_ACTIVITIES_.
1 > Restate the paragraph of the Sun serial port post that begins "If you're running a release prior to 4.0" as a short bulleted list that keeps its main facts.
2 > In one to three sentences, explain why the Sun serial port post says that 8 data bits plus parity is easy on release 4.0 or later.
3 > Pick up the Sun serial port post after its last line and carry it on.

_TEXT_.
-=-=-

8 bits plus parity

Guy Harris auspex!guy at uunet.uu.net
Fri Mar 31 10:26:19 AEST 1989


>Is there a way to get a Sun 3 serial port to send and receive 8 data bits
>plus a parity bit?

If you're running a release prior to 4.0, you'd have to write your own tty
driver or somehow bang the Z8530 chip's registers yourself.  There may be
a consulting special that does this.

If you're running 4.0 or a later release, *and* your software "owns" the
serial port, it's easy - you can do it on *any* Sun serial port (CPU, ALM,
ALM-2) on *any* model of Sun.  Use the TCSETS or TCSETA-family "ioctl"s to
set the character size to CS8, turn PARENB on, and turn PARODD off if you
want odd parity.  See TERMIO(4).

-=-=-

_DATA EXTRACTS_.
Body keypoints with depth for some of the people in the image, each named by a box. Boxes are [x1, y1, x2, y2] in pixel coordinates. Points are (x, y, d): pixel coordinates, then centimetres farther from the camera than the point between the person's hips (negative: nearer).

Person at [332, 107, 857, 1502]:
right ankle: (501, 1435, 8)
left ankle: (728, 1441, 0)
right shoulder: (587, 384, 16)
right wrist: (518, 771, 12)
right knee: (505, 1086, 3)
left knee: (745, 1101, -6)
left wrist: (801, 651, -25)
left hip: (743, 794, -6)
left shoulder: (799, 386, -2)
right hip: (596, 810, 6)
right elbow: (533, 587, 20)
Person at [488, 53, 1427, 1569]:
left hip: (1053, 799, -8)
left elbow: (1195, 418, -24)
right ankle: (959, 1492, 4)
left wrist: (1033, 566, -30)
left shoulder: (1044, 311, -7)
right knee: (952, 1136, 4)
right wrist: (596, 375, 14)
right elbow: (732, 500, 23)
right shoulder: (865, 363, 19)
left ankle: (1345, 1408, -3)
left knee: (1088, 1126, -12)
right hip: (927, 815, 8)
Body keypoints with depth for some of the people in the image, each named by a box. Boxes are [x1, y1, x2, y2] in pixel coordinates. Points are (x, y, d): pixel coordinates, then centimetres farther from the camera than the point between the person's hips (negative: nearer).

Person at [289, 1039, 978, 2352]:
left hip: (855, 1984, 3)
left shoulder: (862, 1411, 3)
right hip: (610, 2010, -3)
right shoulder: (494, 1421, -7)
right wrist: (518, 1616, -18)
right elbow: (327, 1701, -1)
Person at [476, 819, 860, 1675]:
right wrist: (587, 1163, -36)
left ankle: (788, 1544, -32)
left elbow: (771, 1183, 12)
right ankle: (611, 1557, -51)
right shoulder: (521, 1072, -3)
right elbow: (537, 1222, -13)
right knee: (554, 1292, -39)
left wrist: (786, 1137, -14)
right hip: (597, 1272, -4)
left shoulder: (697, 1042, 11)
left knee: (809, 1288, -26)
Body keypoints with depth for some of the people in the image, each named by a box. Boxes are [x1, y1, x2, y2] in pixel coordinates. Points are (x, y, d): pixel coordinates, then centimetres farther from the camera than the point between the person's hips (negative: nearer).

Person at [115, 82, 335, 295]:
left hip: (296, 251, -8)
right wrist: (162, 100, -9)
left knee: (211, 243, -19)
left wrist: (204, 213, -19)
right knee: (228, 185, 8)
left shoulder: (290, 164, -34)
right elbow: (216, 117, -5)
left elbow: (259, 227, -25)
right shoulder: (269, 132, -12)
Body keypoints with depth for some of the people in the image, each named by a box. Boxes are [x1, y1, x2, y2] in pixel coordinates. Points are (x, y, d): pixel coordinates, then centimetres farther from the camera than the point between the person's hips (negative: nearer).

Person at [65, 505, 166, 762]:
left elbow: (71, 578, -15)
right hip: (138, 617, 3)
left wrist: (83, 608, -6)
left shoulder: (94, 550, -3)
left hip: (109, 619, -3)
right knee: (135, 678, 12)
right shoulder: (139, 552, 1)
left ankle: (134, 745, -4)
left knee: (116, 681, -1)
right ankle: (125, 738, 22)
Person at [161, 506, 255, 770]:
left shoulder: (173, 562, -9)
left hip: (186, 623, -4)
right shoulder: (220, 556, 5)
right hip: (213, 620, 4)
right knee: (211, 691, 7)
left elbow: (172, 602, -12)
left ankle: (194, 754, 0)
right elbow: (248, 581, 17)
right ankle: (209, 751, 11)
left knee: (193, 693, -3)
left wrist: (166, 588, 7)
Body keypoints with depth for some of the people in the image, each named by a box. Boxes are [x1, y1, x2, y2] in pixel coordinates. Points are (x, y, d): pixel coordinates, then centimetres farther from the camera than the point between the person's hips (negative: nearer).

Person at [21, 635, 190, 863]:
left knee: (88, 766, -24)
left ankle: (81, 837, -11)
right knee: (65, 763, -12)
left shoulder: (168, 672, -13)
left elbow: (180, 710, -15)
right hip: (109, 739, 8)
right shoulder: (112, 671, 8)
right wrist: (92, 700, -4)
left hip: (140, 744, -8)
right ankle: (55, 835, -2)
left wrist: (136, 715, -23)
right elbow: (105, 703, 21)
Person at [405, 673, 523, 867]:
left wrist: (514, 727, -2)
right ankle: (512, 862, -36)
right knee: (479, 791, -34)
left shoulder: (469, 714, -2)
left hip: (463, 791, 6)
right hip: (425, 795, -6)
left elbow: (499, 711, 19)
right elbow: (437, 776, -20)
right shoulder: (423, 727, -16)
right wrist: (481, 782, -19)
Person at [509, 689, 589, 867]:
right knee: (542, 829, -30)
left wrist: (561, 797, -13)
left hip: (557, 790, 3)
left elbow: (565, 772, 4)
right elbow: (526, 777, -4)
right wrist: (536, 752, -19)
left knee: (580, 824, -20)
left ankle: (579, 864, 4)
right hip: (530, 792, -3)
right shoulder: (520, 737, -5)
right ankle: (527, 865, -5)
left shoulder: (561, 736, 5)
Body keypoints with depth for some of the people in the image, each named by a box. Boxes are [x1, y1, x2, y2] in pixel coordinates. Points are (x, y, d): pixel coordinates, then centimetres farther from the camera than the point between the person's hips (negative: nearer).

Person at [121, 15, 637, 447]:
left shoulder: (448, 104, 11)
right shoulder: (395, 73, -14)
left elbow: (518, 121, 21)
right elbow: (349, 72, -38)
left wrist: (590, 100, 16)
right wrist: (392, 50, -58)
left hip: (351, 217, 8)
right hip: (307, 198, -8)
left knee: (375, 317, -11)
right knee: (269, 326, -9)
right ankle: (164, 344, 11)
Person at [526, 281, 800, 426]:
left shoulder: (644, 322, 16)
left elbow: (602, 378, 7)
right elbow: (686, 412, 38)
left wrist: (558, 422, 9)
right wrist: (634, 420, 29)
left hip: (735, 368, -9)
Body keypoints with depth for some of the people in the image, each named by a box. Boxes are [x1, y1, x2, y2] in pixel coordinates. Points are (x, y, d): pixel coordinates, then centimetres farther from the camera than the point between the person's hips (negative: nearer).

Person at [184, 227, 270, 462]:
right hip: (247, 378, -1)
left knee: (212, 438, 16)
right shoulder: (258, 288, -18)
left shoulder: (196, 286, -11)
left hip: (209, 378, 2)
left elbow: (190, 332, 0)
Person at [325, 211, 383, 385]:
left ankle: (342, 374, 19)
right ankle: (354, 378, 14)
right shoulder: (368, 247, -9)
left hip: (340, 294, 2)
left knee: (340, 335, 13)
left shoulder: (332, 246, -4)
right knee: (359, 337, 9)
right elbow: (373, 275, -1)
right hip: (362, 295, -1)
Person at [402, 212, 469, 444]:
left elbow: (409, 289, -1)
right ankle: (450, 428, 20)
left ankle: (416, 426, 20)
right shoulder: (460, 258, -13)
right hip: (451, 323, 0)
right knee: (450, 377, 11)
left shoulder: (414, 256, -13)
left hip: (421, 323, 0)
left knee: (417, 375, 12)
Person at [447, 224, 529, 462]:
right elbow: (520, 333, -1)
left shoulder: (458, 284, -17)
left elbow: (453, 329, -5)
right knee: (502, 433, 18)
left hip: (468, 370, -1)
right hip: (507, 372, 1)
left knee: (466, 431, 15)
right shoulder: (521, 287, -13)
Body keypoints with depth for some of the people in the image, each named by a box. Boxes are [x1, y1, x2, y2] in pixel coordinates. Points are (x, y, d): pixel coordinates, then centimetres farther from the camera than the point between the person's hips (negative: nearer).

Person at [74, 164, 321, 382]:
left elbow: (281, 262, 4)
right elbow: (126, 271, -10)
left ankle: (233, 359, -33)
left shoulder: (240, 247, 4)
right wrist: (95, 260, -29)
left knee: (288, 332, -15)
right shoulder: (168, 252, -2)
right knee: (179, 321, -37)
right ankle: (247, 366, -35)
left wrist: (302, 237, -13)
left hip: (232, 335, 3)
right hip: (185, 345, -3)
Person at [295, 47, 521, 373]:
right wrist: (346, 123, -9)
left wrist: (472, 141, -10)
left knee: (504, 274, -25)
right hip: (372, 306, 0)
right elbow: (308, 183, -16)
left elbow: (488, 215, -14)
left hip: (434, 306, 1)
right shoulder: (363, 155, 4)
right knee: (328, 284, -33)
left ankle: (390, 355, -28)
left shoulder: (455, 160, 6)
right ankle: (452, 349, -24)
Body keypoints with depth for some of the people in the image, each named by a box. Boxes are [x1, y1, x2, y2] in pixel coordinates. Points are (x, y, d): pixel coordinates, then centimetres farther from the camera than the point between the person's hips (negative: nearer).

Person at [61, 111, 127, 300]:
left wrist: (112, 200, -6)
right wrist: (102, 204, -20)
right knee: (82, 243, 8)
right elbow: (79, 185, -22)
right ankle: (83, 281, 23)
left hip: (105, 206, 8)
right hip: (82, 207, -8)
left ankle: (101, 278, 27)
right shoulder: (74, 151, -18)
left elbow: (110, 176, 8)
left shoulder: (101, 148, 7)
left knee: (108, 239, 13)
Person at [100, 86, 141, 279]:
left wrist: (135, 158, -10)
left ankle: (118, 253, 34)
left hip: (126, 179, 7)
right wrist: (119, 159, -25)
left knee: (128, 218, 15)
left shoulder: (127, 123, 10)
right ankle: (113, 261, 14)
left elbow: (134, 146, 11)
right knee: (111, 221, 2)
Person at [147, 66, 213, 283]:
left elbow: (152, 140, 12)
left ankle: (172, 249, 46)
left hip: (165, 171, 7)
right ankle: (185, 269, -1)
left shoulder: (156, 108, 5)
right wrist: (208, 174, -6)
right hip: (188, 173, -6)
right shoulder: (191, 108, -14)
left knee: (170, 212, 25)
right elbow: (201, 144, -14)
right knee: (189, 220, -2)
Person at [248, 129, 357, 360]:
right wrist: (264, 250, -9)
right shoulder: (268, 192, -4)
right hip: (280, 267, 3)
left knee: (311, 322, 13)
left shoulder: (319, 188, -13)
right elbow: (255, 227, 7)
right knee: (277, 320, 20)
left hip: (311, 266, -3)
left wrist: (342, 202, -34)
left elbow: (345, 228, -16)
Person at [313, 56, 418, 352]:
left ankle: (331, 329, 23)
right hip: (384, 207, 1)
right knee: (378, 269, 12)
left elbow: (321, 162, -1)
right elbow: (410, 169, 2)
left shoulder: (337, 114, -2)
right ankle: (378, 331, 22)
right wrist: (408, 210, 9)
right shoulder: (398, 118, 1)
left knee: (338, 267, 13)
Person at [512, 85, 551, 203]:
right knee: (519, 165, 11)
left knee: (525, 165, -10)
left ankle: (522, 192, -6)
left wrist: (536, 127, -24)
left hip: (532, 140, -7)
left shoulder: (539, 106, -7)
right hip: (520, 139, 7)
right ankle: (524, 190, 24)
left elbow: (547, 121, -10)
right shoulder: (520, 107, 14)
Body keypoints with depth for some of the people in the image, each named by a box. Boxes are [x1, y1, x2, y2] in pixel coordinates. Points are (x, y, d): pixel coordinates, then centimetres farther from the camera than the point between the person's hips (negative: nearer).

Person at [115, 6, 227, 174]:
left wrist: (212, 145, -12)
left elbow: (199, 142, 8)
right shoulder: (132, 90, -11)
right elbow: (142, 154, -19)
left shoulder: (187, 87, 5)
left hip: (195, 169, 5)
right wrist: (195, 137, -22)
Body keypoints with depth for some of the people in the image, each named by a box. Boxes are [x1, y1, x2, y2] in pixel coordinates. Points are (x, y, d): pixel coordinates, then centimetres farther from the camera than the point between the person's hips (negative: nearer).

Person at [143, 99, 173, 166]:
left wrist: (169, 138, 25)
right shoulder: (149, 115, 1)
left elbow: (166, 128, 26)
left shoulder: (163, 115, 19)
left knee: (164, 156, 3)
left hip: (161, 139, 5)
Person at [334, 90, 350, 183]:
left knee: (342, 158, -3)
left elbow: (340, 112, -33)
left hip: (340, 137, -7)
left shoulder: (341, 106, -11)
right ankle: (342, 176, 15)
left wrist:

-=-=-

_OUTPUTS IN ORDER_.
1 >
- Releases before 4.0 require writing your own tty driver or programming the Z8530 chip's registers directly.
- A consulting special may exist that does this.

2 > If the software owns the serial port, the TCSETS or TCSETA-family ioctls can set the character size to CS8 and turn PARENB on. This works on any Sun serial port (CPU, ALM, ALM-2) on any Sun model.

3 >
If your software *doesn't* "own" the serial port - e.g., if you're trying
to hook up a "login" terminal - it's more difficult.  For example, to make
an 8-bits-plus-parity terminal work as a login terminal, you'd have to
convince "getty" and "login" to set the port up using the aforementioned
"ioctl"s; however, they do not, at present, have support for that.  You'd
have to set the terminal to 7 bits plus parity (or 8 bits plus no parity,
except that there's a bug in the current version of "login" wherein it
forcibly sets the tty to 7 bits plus parity), and then, once you've logged
in, do

	stty cs8 parenb

and then change the terminal's character size and parity settings.

If you're trying to talk to some specialized box that hangs off a serial
port, you probably have software that "owns" the serial port, so it should
be straightforward.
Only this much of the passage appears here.